BACKGROUND AND OBJECTIVES: Undernutrition in vascular surgery patients has a significant impact on clinical outcomes. This observational study aimed to investigate the nutritional status of a heterogeneous sample of vascular surgery inpatients and to determine the prevalence of nutritional risk, malnutrition (including nutrient deficiencies) and sarcopenia.
METHODS AND STUDY DESIGN: All participants were screened for risk of malnutrition using the Malnutrition Universal Screening Tool (MUST) and assessed using the Patient-Generated Subjective Global Assessment (PG-SGA). Micronutrient status was examined via plasma/serum samples. The presence of sarcopenia was explored using an accepted algorithm incorporating gait speed, muscle mass (DEXA) and grip strength. RESULTS: 322 participants (69% male, mean age 67.6±14.1y) consented to the study. 12.5% were identified as at risk of malnutrition by the MUST while 15.8% were deemed malnourished by the PG-SGA. Only 5% were diagnosed as sarcopenic. Prevalence of malnutrition was much higher when micronutrients were examined with 79% showing low vitamin C, 56% low vitamin D and over 40% having low zinc, vitamin B-12 and folate. A smaller proportion were also low in selenium (19%).
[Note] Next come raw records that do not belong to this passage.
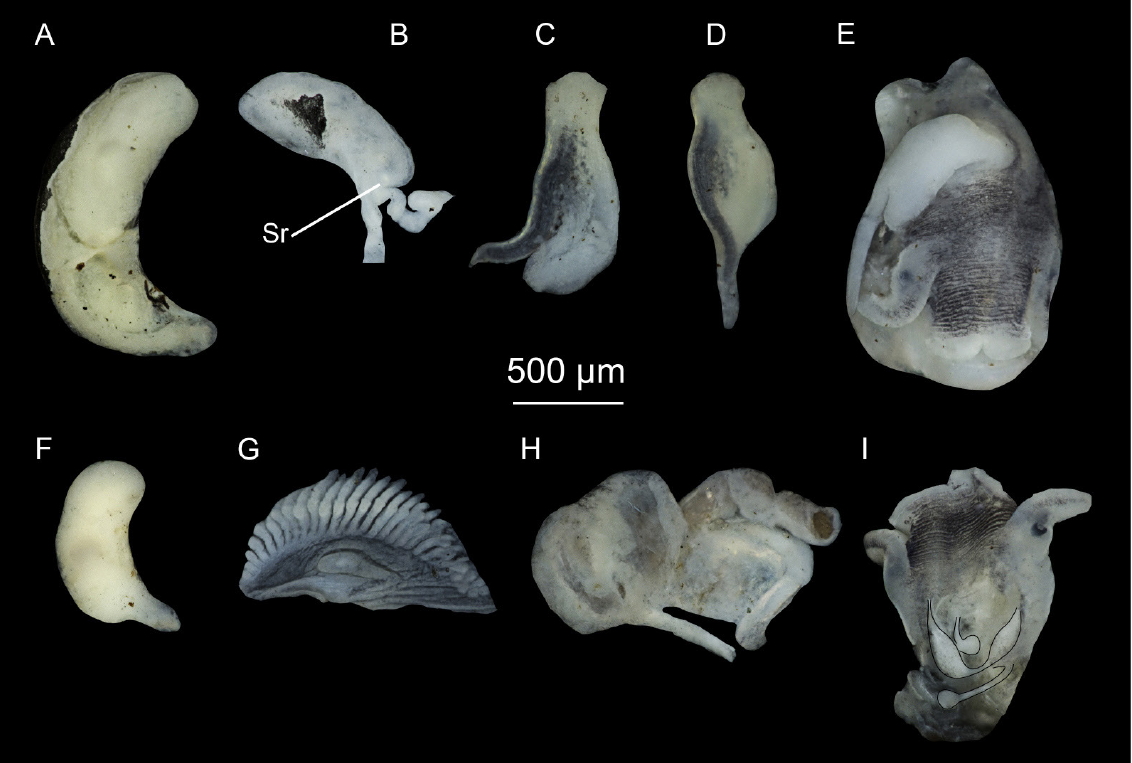
Fig. 28. Anatomy of Mercuria lupiaensis Miller & Delicado sp. nov. from Giammateo Creek, Frigole, Lecce. A–B . Female genitalia indicating the seminal receptacle (Sr). C–D . Penis. E . Head of a male. F . Prostate gland. G . Ctenidium and osphradium. H . Stomach. I . Head with perioesophageal ring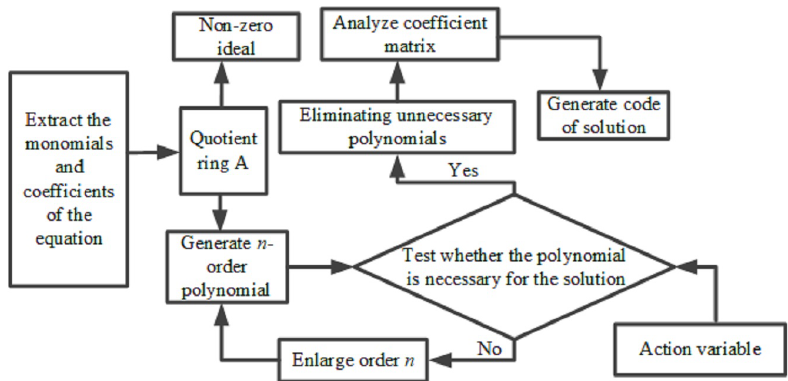
Figure 1. Schematic diagram of Gr¨obner generation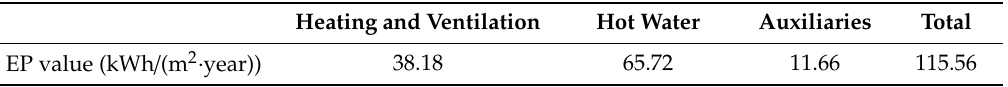
Table 8. The annual primary energy demand EP (kWh / (m 2 · year)) for the multi-family building at Akacjowa Street in Goleniow.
CONCLUSIONS: Patients with vascular disease are a nutritionally vulnerable group. The MUST and PG-SGA did not identify the full extent of nutritional deficiencies. Further investigation is warranted to assess tool validity in this group. A number of micronutrients are crucial in these patients and hence a more comprehensive assessment that encompasses a wider range of parameters, including micronutrient status appears warranted.